ココロの冬

やっと暖かくなった。ここ数日の天気はいったい何だったのだろう。ぼくはまるで白夜の薄明の下、シベリアのツンドラ地帯を背を丸め、あてどもなく彷徨う放浪者のようだった。あまりの寒さに、もう少しでぼくは野垂れ死にするところだったのである。ぼくにとって寒さは呪いである。寒いとぼくの心は、柔らかくもその実ヒヤリと冷たい、ロッテ雪見大福のように芯まで冷え込んでしまうのだ。そう、ぼくは呪われているのかもしれなかった。しかし、いわれのない呪いはやってこない。
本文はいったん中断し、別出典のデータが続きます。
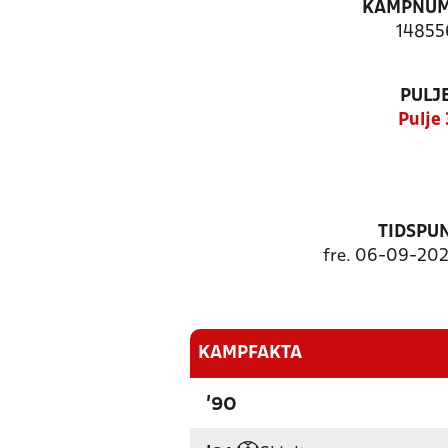
KAMPNU
14855
PULJ
Pulje 
TIDSPU
fre. 06-09-2024
KAMPFAKTA
'90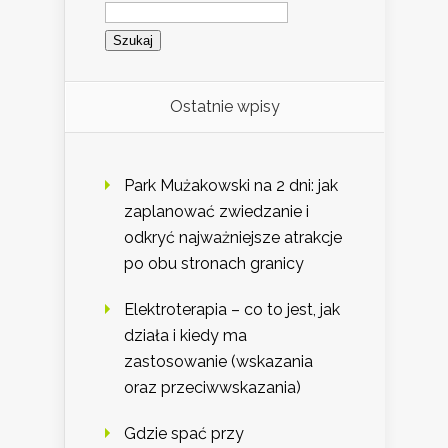
Szukaj:
Ostatnie wpisy
Park Mużakowski na 2 dni: jak
zaplanować zwiedzanie i
odkryć najważniejsze atrakcje
po obu stronach granicy
Elektroterapia – co to jest, jak
działa i kiedy ma
zastosowanie (wskazania
oraz przeciwwskazania)
Gdzie spać przy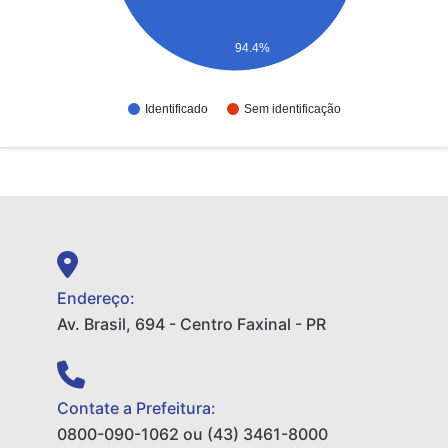
94.4%
Identificado
Sem identificação
Endereço:
Av. Brasil, 694 - Centro Faxinal - PR
Contate a Prefeitura:
0800-090-1062 ou (43) 3461-8000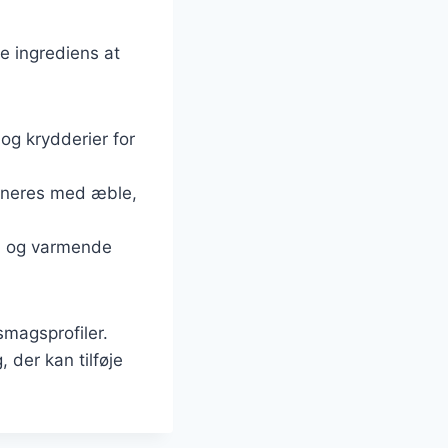
e ingrediens at
og krydderier for
bineres med æble,
nd og varmende
smagsprofiler.
 der kan tilføje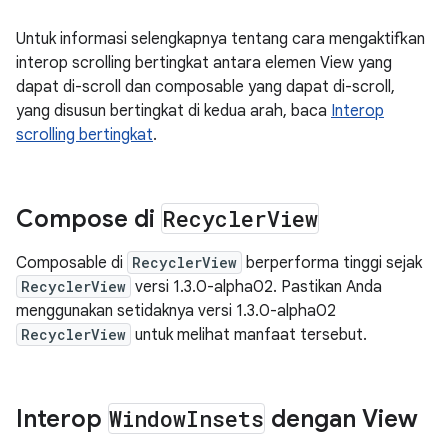
Untuk informasi selengkapnya tentang cara mengaktifkan
interop scrolling bertingkat antara elemen View yang
dapat di-scroll dan composable yang dapat di-scroll,
yang disusun bertingkat di kedua arah, baca
Interop
scrolling bertingkat
.
Compose di
Recycler
View
Composable di
RecyclerView
berperforma tinggi sejak
RecyclerView
versi 1.3.0-alpha02. Pastikan Anda
menggunakan setidaknya versi 1.3.0-alpha02
RecyclerView
untuk melihat manfaat tersebut.
Interop
Window
Insets
dengan View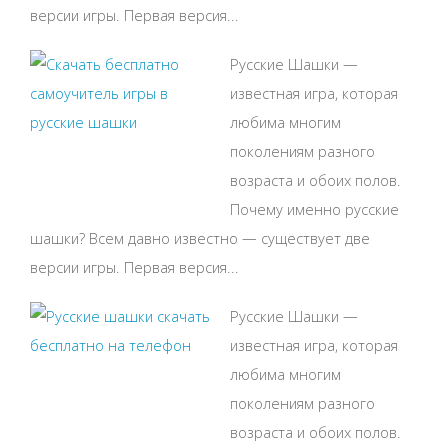
версии игры. Первая версия...
Русские Шашки —
известная игра, которая
любима многим
поколениям разного
возраста и обоих полов.
Почему именно русские
шашки? Всем давно известно — существует две
версии игры. Первая версия...
Русские Шашки —
известная игра, которая
любима многим
поколениям разного
возраста и обоих полов.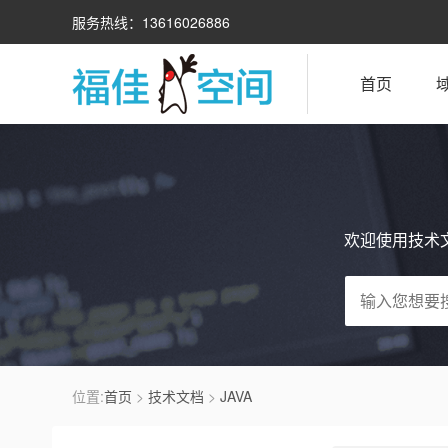
服务热线：13616026886
首页
欢迎使用技术
位置:
首页
>
技术文档
>
JAVA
ぼくにかかった呪いとは…。原因が分かれば呪縛を解く手がかりになる。白雪姫の呪いは毒リンゴ。王子のキスで解ける。美女と野獣も似たようなものだ。それはハリウッド的、単純なハッピーエンドである。ぼくはフランス映画が好きだ、というフリをするのが好きだが、フランス映画は概してハッピーエンドにならない。どこか難解で複雑、まるで不幸にこそ人生の奥義が隠されているといわんばかりに暗くひねくれ、ハッピーエンドは程度が低いとでも言いたげなイヤな終わり方をする。場合が多い。一方ぼくには複雑でわかりにくいものを高級とみなし、好もうとする逆行的傾向がある。自虐的なのだ。そうだ、それが呪いなのだ。ぼくは冬を憎みつつ、その奥底では愛しているのかもしれなかった。